Rental revenue is shared with the management company, and owners typically pay no upfront fees for management, which includes the marketing and reservation of the units. Typical monthly fees for units in the rental pool include FF&E (furniture, fixtures and equipment) reserve and resort fee(s).


Although the revenue splits between owner and management company do vary from project to project, most hover around 50 percent. Most condo hotels, and especially branded hotels like Westin or Ritz-Carlton, are strategically located in resort economies or popular urban destinations, which allow for high nightly rates and consistent year-round occupancy. Rental income from hotel guests is at the mercy of travel patterns and may decline.


Just like traditional real estate, appreciation is never guaranteed.
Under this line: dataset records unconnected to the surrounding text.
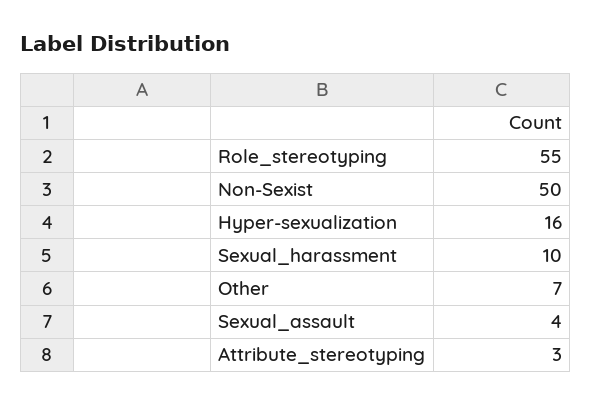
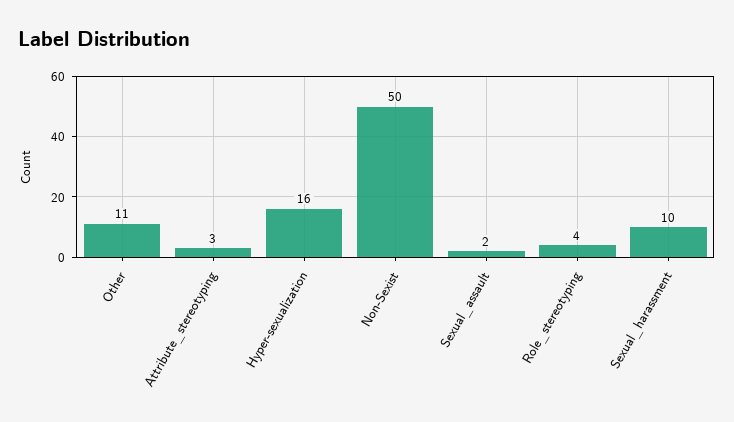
  {
-   "Role_stereotyping": 55,
+   "Role_stereotyping": 4,
    "Non-Sexist": 50,
    "Hyper-sexualization": 16,
    "Sexual_harassment": 10,
-   "Other": 7,
+   "Other": 11,
-   "Sexual_assault": 4,
+   "Sexual_assault": 2,
    "Attribute_stereotyping": 3
  }

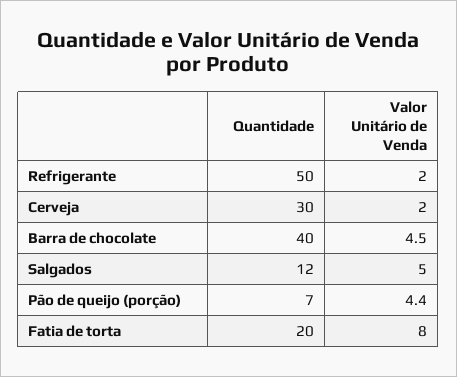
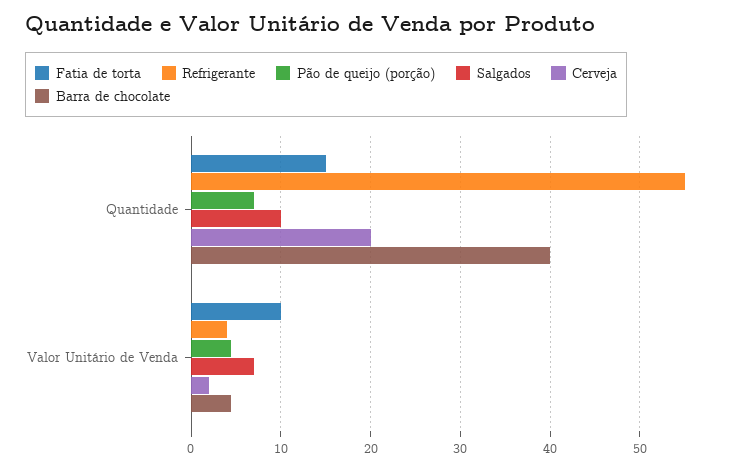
  {
    "Refrigerante": {
-     "Quantidade": 50,
+     "Quantidade": 55,
-     "Valor Unitário de Venda": 2
+     "Valor Unitário de Venda": 4
    },
    "Cerveja": {
-     "Quantidade": 30,
+     "Quantidade": 20,
      "Valor Unitário de Venda": 2
    },
    "Barra de chocolate": {
      "Quantidade": 40,
      "Valor Unitário de Venda": 4.5
    },
    "Salgados": {
-     "Quantidade": 12,
+     "Quantidade": 10,
-     "Valor Unitário de Venda": 5
+     "Valor Unitário de Venda": 7
    },
    "Pão de queijo (porção)": {
      "Quantidade": 7,
      "Valor Unitário de Venda": 4.4
    },
    "Fatia de torta": {
-     "Quantidade": 20,
+     "Quantidade": 15,
-     "Valor Unitário de Venda": 8
+     "Valor Unitário de Venda": 10
    }
  }

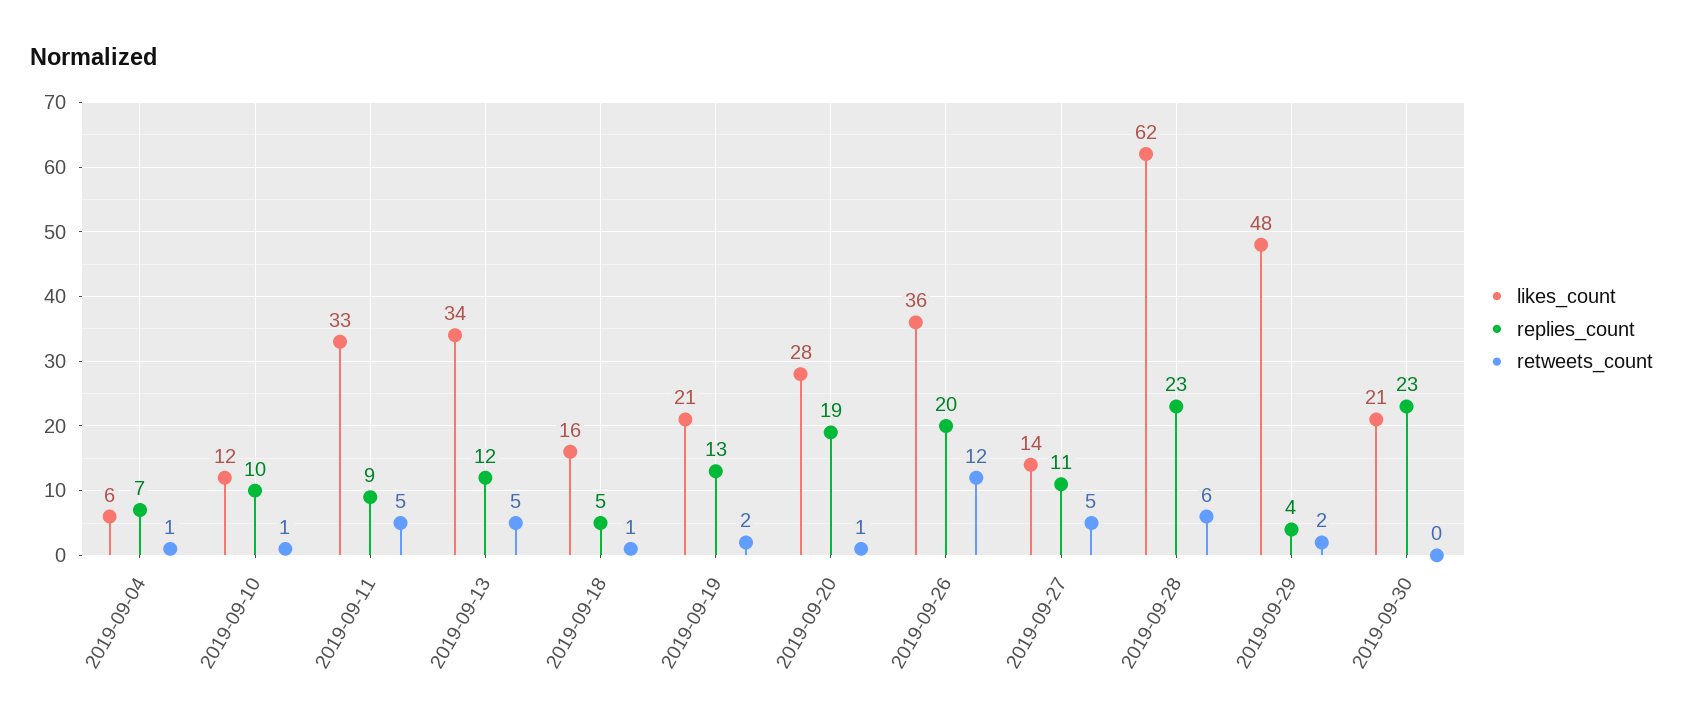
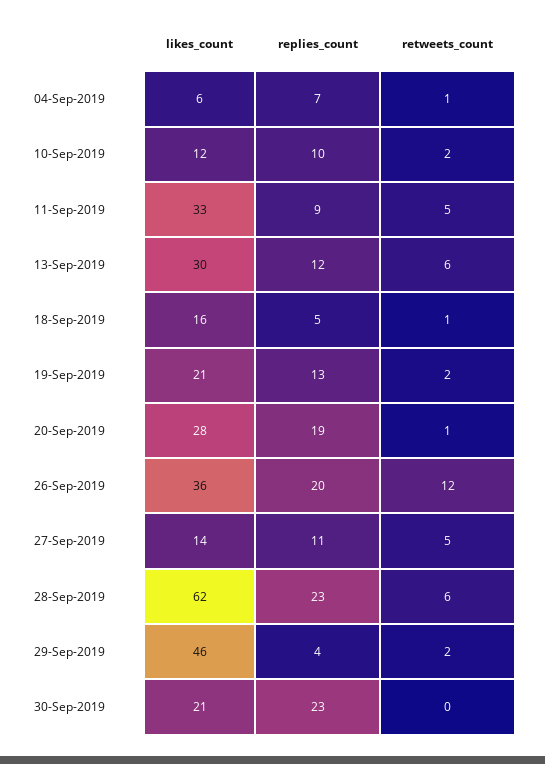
  {
    "likes_count": {
      "2019-09-04": 6,
      "2019-09-10": 12,
      "2019-09-11": 33,
-     "2019-09-13": 34,
+     "2019-09-13": 30,
      "2019-09-18": 16,
      "2019-09-19": 21,
      "2019-09-20": 28,
      "2019-09-26": 36,
      "2019-09-27": 14,
      "2019-09-28": 62,
-     "2019-09-29": 48,
+     "2019-09-29": 46,
      "2019-09-30": 21
    },
    "replies_count": {
      "2019-09-04": 7,
      "2019-09-10": 10,
      "2019-09-11": 9,
      "2019-09-13": 12,
      "2019-09-18": 5,
      "2019-09-19": 13,
      "2019-09-20": 19,
      "2019-09-26": 20,
      "2019-09-27": 11,
      "2019-09-28": 23,
      "2019-09-29": 4,
      "2019-09-30": 23
    },
    "retweets_count": {
      "2019-09-04": 1,
-     "2019-09-10": 1,
+     "2019-09-10": 2,
      "2019-09-11": 5,
-     "2019-09-13": 5,
+     "2019-09-13": 6,
      "2019-09-18": 1,
      "2019-09-19": 2,
      "2019-09-20": 1,
      "2019-09-26": 12,
      "2019-09-27": 5,
      "2019-09-28": 6,
      "2019-09-29": 2,
      "2019-09-30": 0
    }
  }

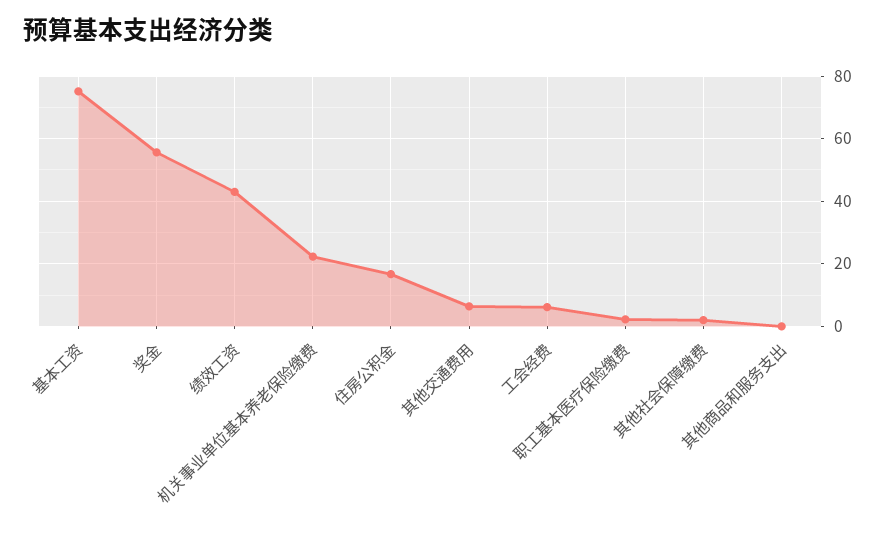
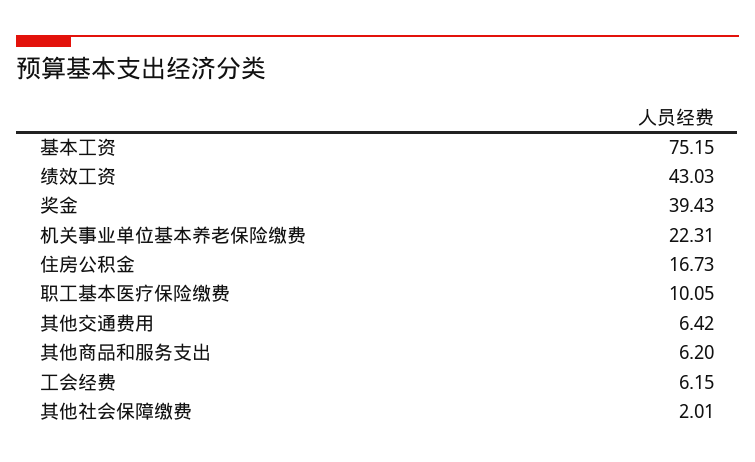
  {
    "基本工资": 75.15,
-   "奖金": 56,
+   "奖金": 39.43,
    "绩效工资": 43.03,
    "机关事业单位基本养老保险缴费": 22.31,
    "住房公积金": 16.73,
    "其他交通费用": 6.42,
    "工会经费": 6.15,
-   "职工基本医疗保险缴费": 2,
+   "职工基本医疗保险缴费": 10.05,
    "其他社会保障缴费": 2.01,
-   "其他商品和服务支出": 0
+   "其他商品和服务支出": 6.2
  }

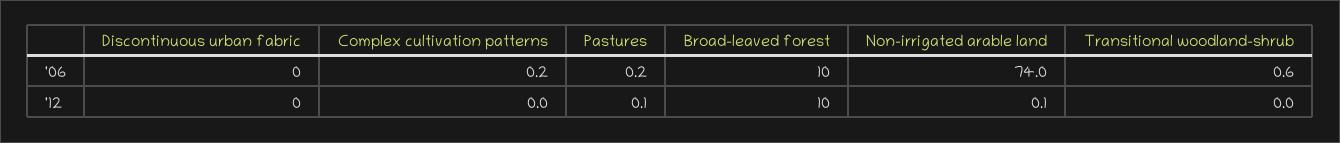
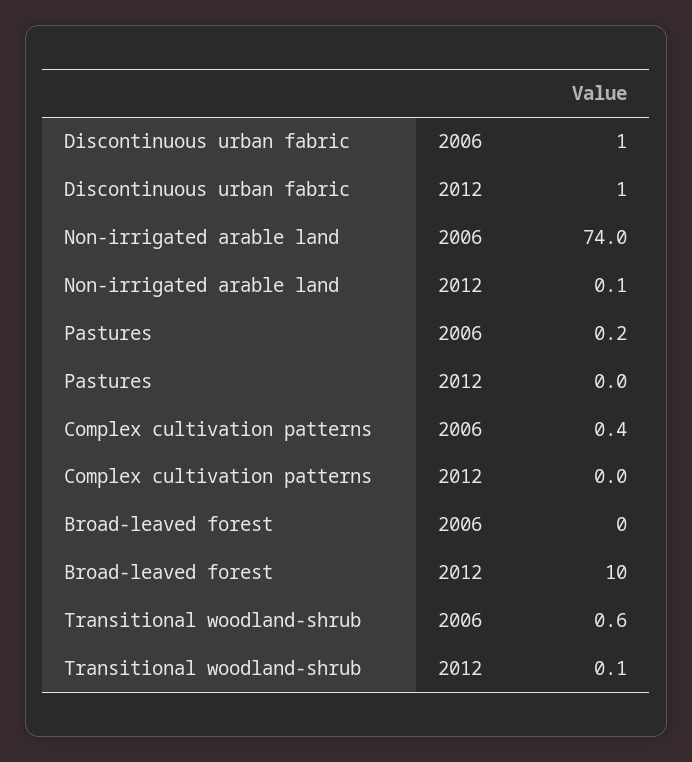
  {
    "Discontinuous urban fabric": {
-     "'06": 0,
+     "'06": 1,
-     "'12": 0
+     "'12": 1
    },
    "Complex cultivation patterns": {
-     "'06": 0.2,
+     "'06": 0.4,
      "'12": 0
    },
    "Pastures": {
      "'06": 0.2,
-     "'12": 0.1
+     "'12": 0
    },
    "Broad-leaved forest": {
-     "'06": 10,
+     "'06": 0,
      "'12": 10
    },
    "Non-irrigated arable land": {
      "'06": 74,
      "'12": 0.1
    },
    "Transitional woodland-shrub": {
      "'06": 0.6,
-     "'12": 0
+     "'12": 0.1
    }
  }

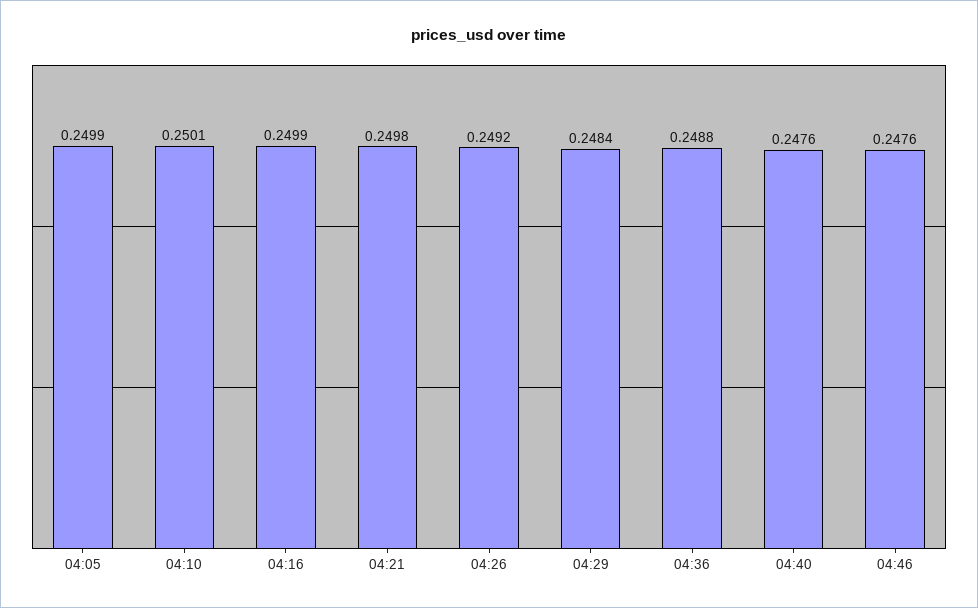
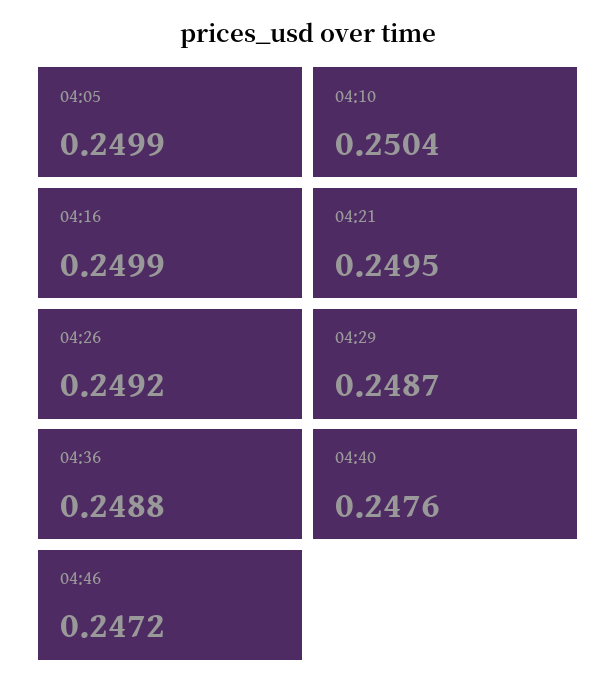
  {
    "04:05": 0.2499,
-   "04:10": 0.2501,
+   "04:10": 0.2504,
    "04:16": 0.2499,
-   "04:21": 0.2498,
+   "04:21": 0.2495,
    "04:26": 0.2492,
-   "04:29": 0.2484,
+   "04:29": 0.2487,
    "04:36": 0.2488,
    "04:40": 0.2476,
-   "04:46": 0.2476
+   "04:46": 0.2472
  }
This very scenario most recently occurred in Las Vegas. Several of the more notable condo hotels have sold for less in the resale market than during pre-construction.


Financing is generally costlier for a primary residence. Mortgage rates may be a full point higher, and in the past, this was especially true because financial institutions were unfamiliar with the condo hotel concept. Pre-construction purchases require a significant down payment, and buyers will not see financial return or be able to use their unit until the hotel is completed and ready for operation. Furthermore, owners may have to purchase extra insurance to protect against liability claims and some types of damage or loss.


As with most condominiums, owners of condo hotel units are required to pay fees, commonly referred to as HOAs. The fees and services can vary a great deal. Factors causing a fluctuation are the hotel’s star rating and operation level and its physical location. A property located on the ocean, for example, can experience coastal weather regular basis, which in turn can increase the need for more regular maintenance to the exterior of the building. Along those same lines, a property located in a ski resort must weather powerful winter storms and must also deal with snow removal services.


Exceptions aside, many of the fees and services found in HOAs are fixed and fluctuate very little from project to project. Services such as these usually include general unit utilities, common area utilities, individual room and building reserves, grounds maintenance, exercise area use fees, security, pest control, mechanical repair costs, safety alarm systems, parking area and pool area maintenance, and owner management and administrative services. Items related to hotel guest impact are generally not included in the HOA fees; these would include housekeeping and costs related to hotel staffing and operation.